Il y a eu ainsi des époques entières qui ont un goût fade, comme de l’eau chimiquement pure : elles sont trop distillées, trop « clarifiées » pour nous, nous les trouvons imbuvables. Pour qu’une époque ait encore quelque chose à dire à la postérité, elle doit être une source vivante qui ne contient pas seulement les éléments généraux de l’eau, mais aussi toutes sortes de composants salés et insolubles qui lui confèrent son corps, son arôme et sa couleur.
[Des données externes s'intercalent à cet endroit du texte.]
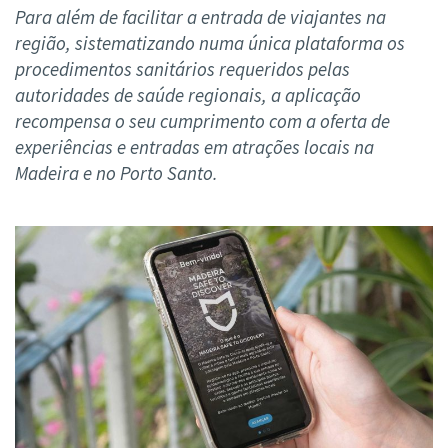
Para além de facilitar a entrada de viajantes na
região, sistematizando numa única plataforma os
procedimentos sanitários requeridos pelas
autoridades de saúde regionais, a aplicação
recompensa o seu cumprimento com a oferta de
experiências e entradas em atrações locais na
Madeira e no Porto Santo.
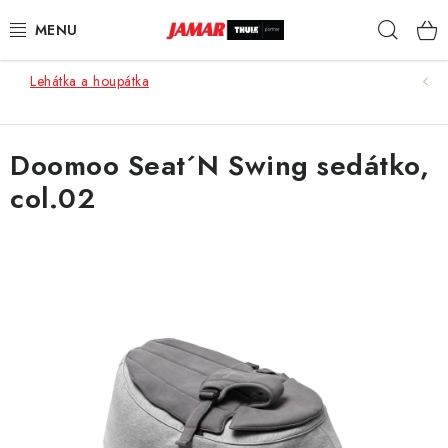
Přejít
Hleda
na
obsah
Lehátka a houpátka
STŘEŠNÍ NOSIČE
NOSIČE KOL
Doomoo Seat´N Swing sedátko,
col.02
STŘEŠNÍ BOXY
KOČÁRKY
DĚTSKÉ ZBOŽÍ
AUTOPOTAHY ŠITÉ NA MÍRU
AUTODOPLŇKY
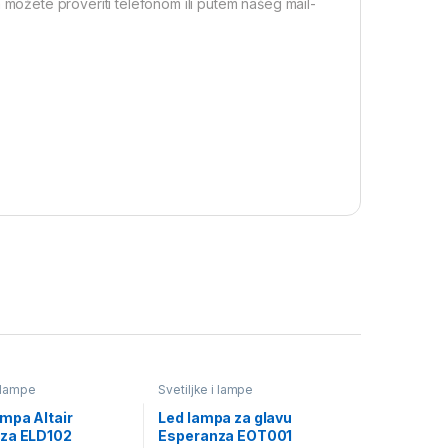
 možete proveriti telefonom ili putem našeg mail-
i lampe
Svetiljke i lampe
mpa Altair
Led lampa za glavu
za ELD102
Esperanza EOT001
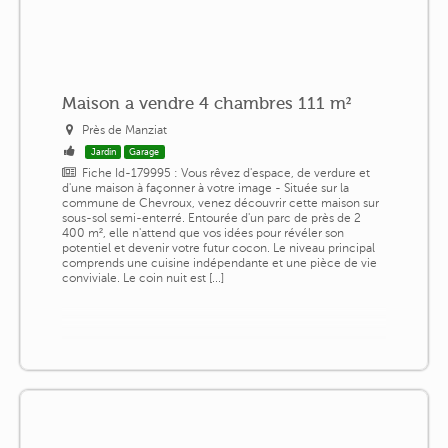
Maison a vendre 4 chambres 111 m²
Près de Manziat
Jardin
Garage
Fiche Id-179995 : Vous rêvez d'espace, de verdure et
d'une maison à façonner à votre image - Située sur la
commune de Chevroux, venez découvrir cette maison sur
sous-sol semi-enterré. Entourée d'un parc de près de 2
400 m², elle n'attend que vos idées pour révéler son
potentiel et devenir votre futur cocon. Le niveau principal
comprends une cuisine indépendante et une pièce de vie
conviviale. Le coin nuit est [...]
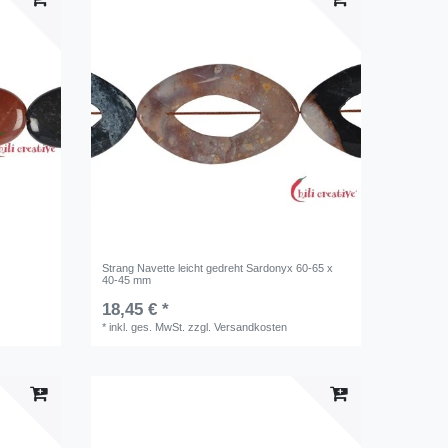
Strang Navette leicht gedreht Sardonyx 60-65 x
40-45 mm
18,45 € *
*
inkl. ges. MwSt.
zzgl.
Versandkosten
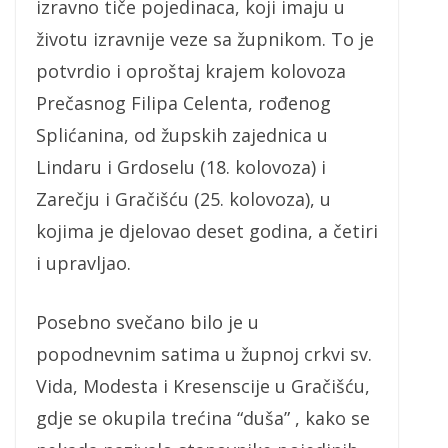
izravno tiče pojedinaca, koji imaju u
životu izravnije veze sa župnikom. To je
potvrdio i oproštaj krajem kolovoza
Prečasnog Filipa Celenta, rođenog
Splićanina, od župskih zajednica u
Lindaru i Grdoselu (18. kolovoza) i
Zarečju i Gračišću (25. kolovoza), u
kojima je djelovao deset godina, a četiri
i upravljao.
Posebno svečano bilo je u
popodnevnim satima u župnoj crkvi sv.
Vida, Modesta i Kresenscije u Gračišću,
gdje se okupila trećina “duša” , kako se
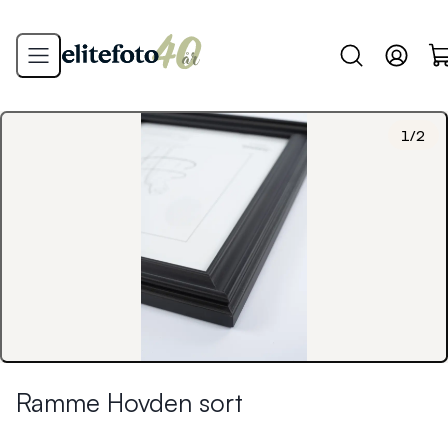
1
/
2
Ramme Hovden sort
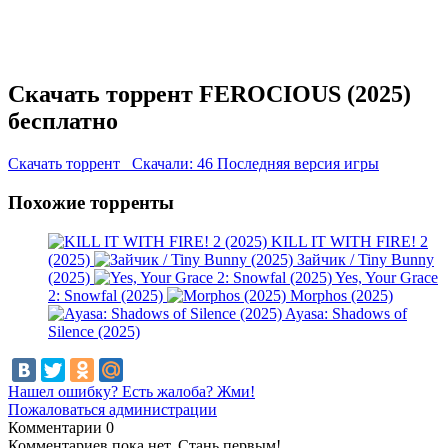
Скачать торрент FEROCIOUS (2025)
бесплатно
Скачать торрент
Скачали: 46
Последняя версия игры
Похожие торренты
KILL IT WITH FIRE! 2
(2025)
Зайчик / Tiny Bunny
(2025)
Yes, Your Grace
2: Snowfal (2025)
Morphos (2025)
Ayasa: Shadows of
Silence (2025)
Нашел ошибку? Есть жалоба? Жми!
Пожаловаться администрации
Комментарии
0
Комментариев пока нет. Стань первым!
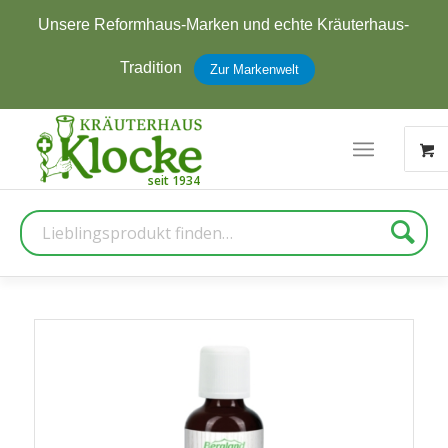
Unsere Reformhaus-Marken und echte Kräuterhaus-
Tradition
Zur Markenwelt
Suche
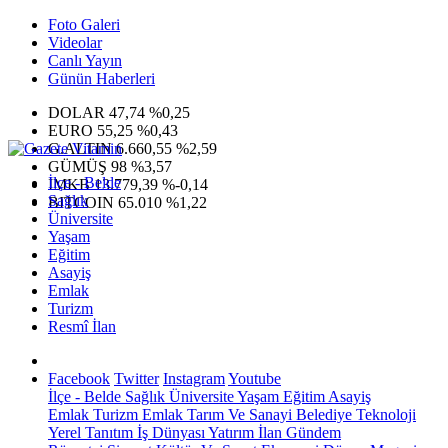
Foto Galeri
Videolar
Canlı Yayın
Günün Haberleri
DOLAR
47,74
%0,25
EURO
55,25
%0,43
G.ALTIN
6.660,55
%2,59
GÜMÜŞ
98
%3,57
İlçe - Belde
IMKB
13.779,39
%-0,14
Sağlık
BITCOIN
65.010
%1,22
Üniversite
Yaşam
Eğitim
Asayiş
Emlak
Turizm
Resmî İlan
Facebook
Twitter
Instagram
Youtube
İlçe - Belde
Sağlık
Üniversite
Yaşam
Eğitim
Asayiş
Emlak
Turizm
Emlak
Tarım Ve Sanayi
Belediye
Teknoloji
Yerel
Tanıtım
İş Dünyası
Yatırım
İlan
Gündem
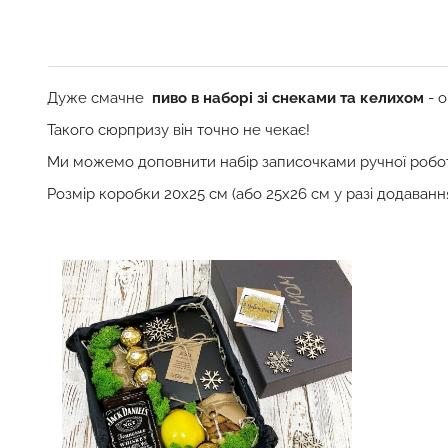
Дуже смачне
пиво
в наборі зі снеками та келихом
- о
Такого сюрпризу він точно не чекає!
Ми можемо доповнити набір записочками ручної робо
Розмір коробки 20х25 см (або 25х26 см у разі додавання 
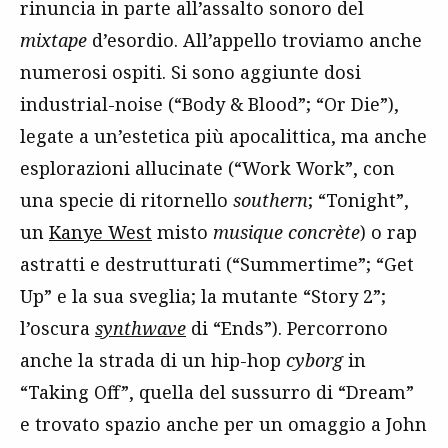
rinuncia in parte all’assalto sonoro del
mixtape
d’esordio. All’appello troviamo anche
numerosi ospiti. Si sono aggiunte dosi
industrial-noise (“Body & Blood”; “Or Die”),
legate a un’estetica più apocalittica, ma anche
esplorazioni allucinate (“Work Work”, con
una specie di ritornello
southern
; “Tonight”,
un
Kanye West
misto
musique concrète
) o rap
astratti e destrutturati (“Summertime”; “Get
Up” e la sua sveglia; la mutante “Story 2”;
l’oscura
synthwave
di “Ends”). Percorrono
anche la strada di un hip-hop
cyborg
in
“Taking Off”, quella del sussurro di “Dream”
e trovato spazio anche per un omaggio a John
Maurice Cosandey explique qu’à l’âge de onze ans, il savait déjà qu’il deviendrait ingénieur. A l’époque, il vivait malheureux avec la belle-mère que son père avait amenée à la maison. Il avait perdu sa mère biologique à l’âge de huit ans. Cet événement fatal a effacé tous ses souvenirs. Depuis, Maurice Cosandey ne sait plus de ce qu’il a vécu jusqu’à l’âge de huit ans. Il se souvient cependant qu’il était malheureux jusqu’à ce qu’il rencontre, à l’âge de vingt ans, Irène, la fille du policier Armand Jauslin, qu’il épousa huit ans plus tard.
Jusqu’à l’âge de 22 ans, Maurice passait le plus de temps possible chez sa grand-mère et l’aidait dans son exploitation agricole. Il y trouva probablement un sentiment de sécurité incontestable. Gustave Roud, le poète du Haut-Jorat, région ancestrale du canton de Vaud, l’a chantée :
J’y songe, étendu sur une douce prairie d’octobre. Mon ami y chargeait un char de ce léger regain que le vent s’amuse à mêler aux cheveux du chargeur, à coller à sa brûlante épaule nue. Et ce travail connu, ces mouvements toujours les mêmes, l’arrêt des chevaux, leur avance, le jet, le retrait du râteau, la fourche vide, la fourche pleine et brandie, tout se déroulait sur le fond d’obscur feuillage comme une sorte de danse lente et parfaite d’où tout écart de rythme étaient banni.
La sobriété verbale de ce monde disparu – on l’entend maintenant dans le silence derrière les phrases de l’homme respecté. Mais il ne parle pas de son âme. Il faut la deviner.